==== DATA PROVIDED

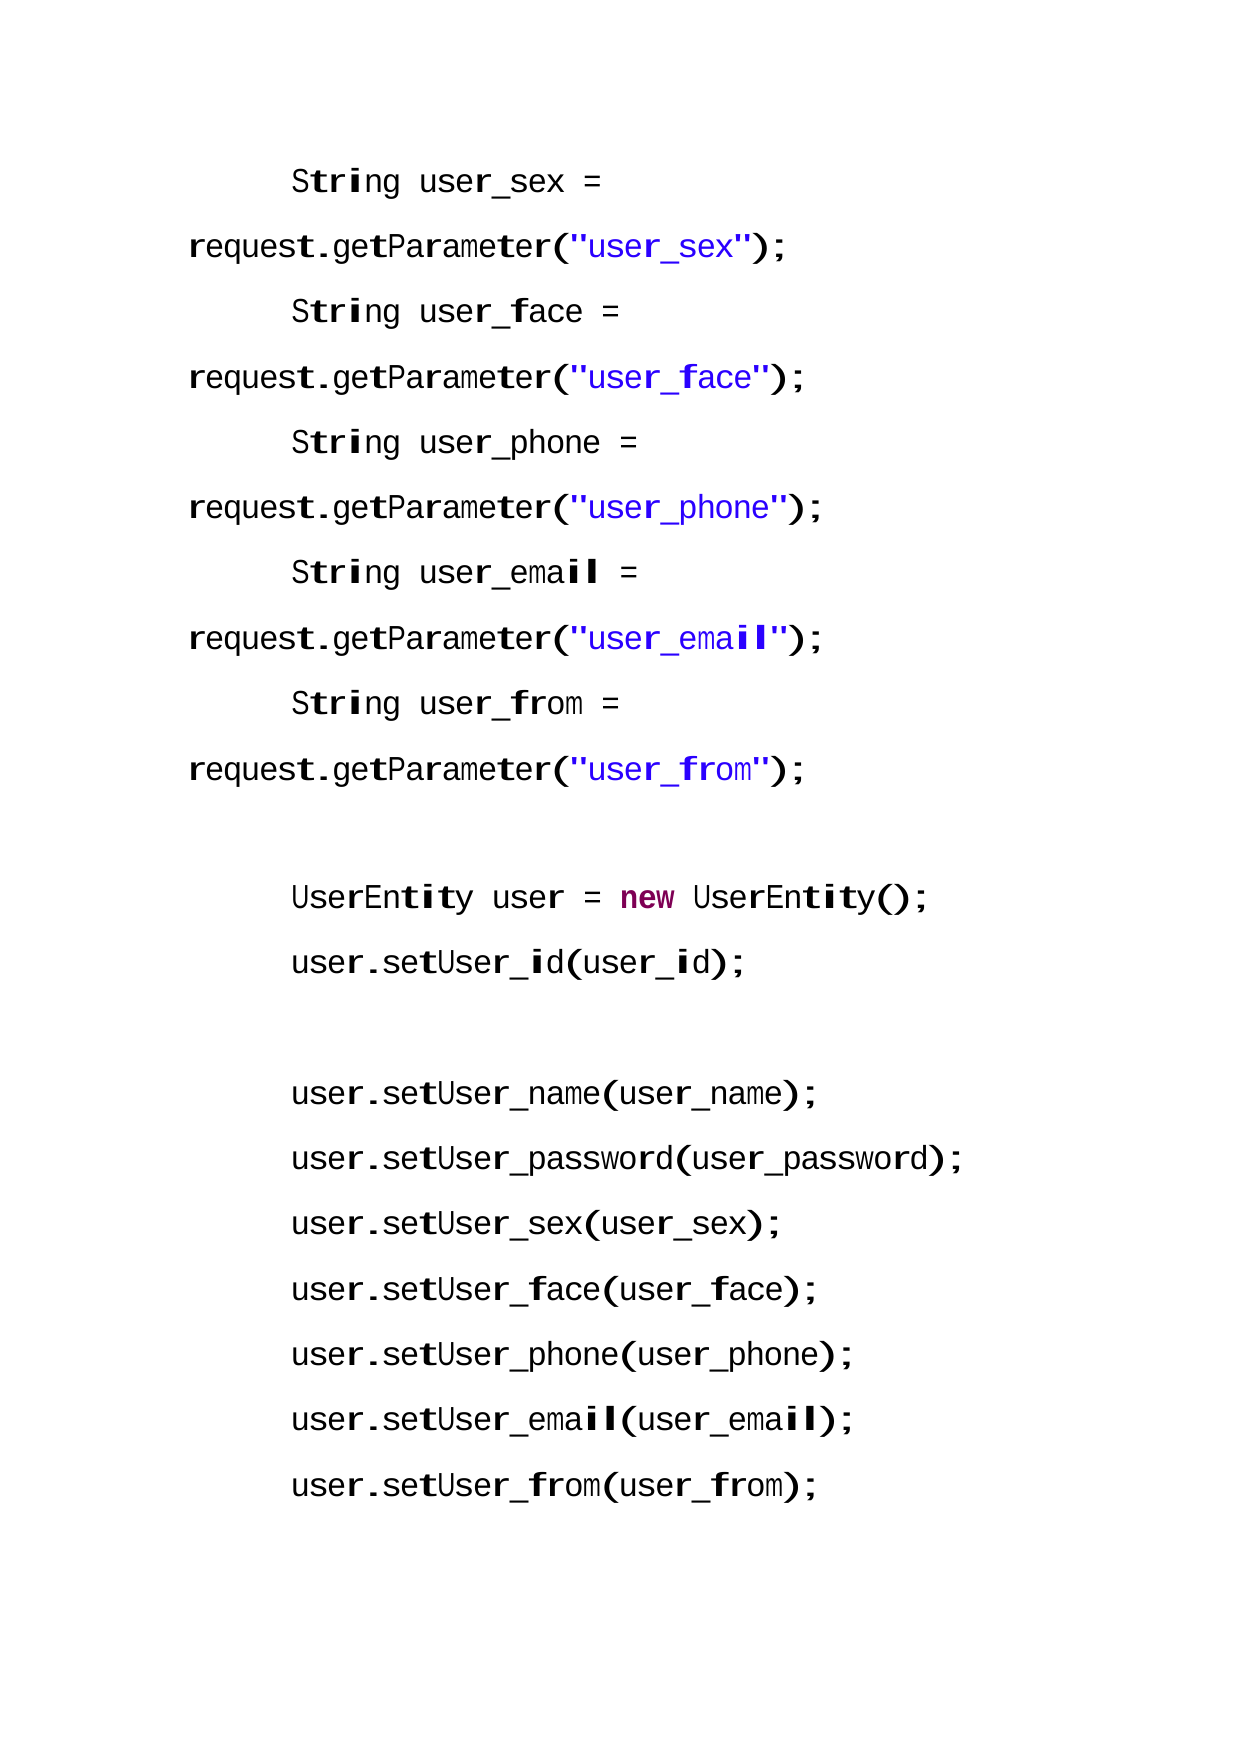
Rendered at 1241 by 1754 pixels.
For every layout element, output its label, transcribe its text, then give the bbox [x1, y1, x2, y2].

text user.setUser_name(user_name); user.setUser_password(user_password); user.setUser_sex(user_sex); user.setUser_face(user_face); user.setUser_phone(user_phone); user.setUser_email(user_email); user.setUser_from(user_from); [291, 1073, 1190, 1503]
text String user_sex = request.getParameter("user_sex"); [187, 161, 1190, 264]
text String user_face = request.getParameter("user_face"); [187, 291, 1190, 395]
text String user_email = request.getParameter("user_email"); [187, 553, 1190, 656]
text UserEntity user = new UserEntity(); user.setUser_id(user_id); [291, 877, 1190, 981]
text String user_phone = request.getParameter("user_phone"); [187, 422, 1190, 526]
text String user_from = request.getParameter("user_from"); [187, 683, 1190, 787]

========

*WORK TO COMPLETE*. Write the records out again exactly; none of the pictures belong in the copy.

*FINAL ANSWER*.
Rendered at 1241 by 1754 pixels.
For every layout element, output its label, transcribe its text, then give the bbox [x1, y1, x2, y2].

text user.setUser_name(user_name); user.setUser_password(user_password); user.setUser_sex(user_sex); user.setUser_face(user_face); user.setUser_phone(user_phone); user.setUser_email(user_email); user.setUser_from(user_from); [291, 1073, 1190, 1503]
text String user_sex = request.getParameter("user_sex"); [187, 161, 1190, 264]
text String user_face = request.getParameter("user_face"); [187, 291, 1190, 395]
text String user_email = request.getParameter("user_email"); [187, 553, 1190, 656]
text UserEntity user = new UserEntity(); user.setUser_id(user_id); [291, 877, 1190, 981]
text String user_phone = request.getParameter("user_phone"); [187, 422, 1190, 526]
text String user_from = request.getParameter("user_from"); [187, 683, 1190, 787]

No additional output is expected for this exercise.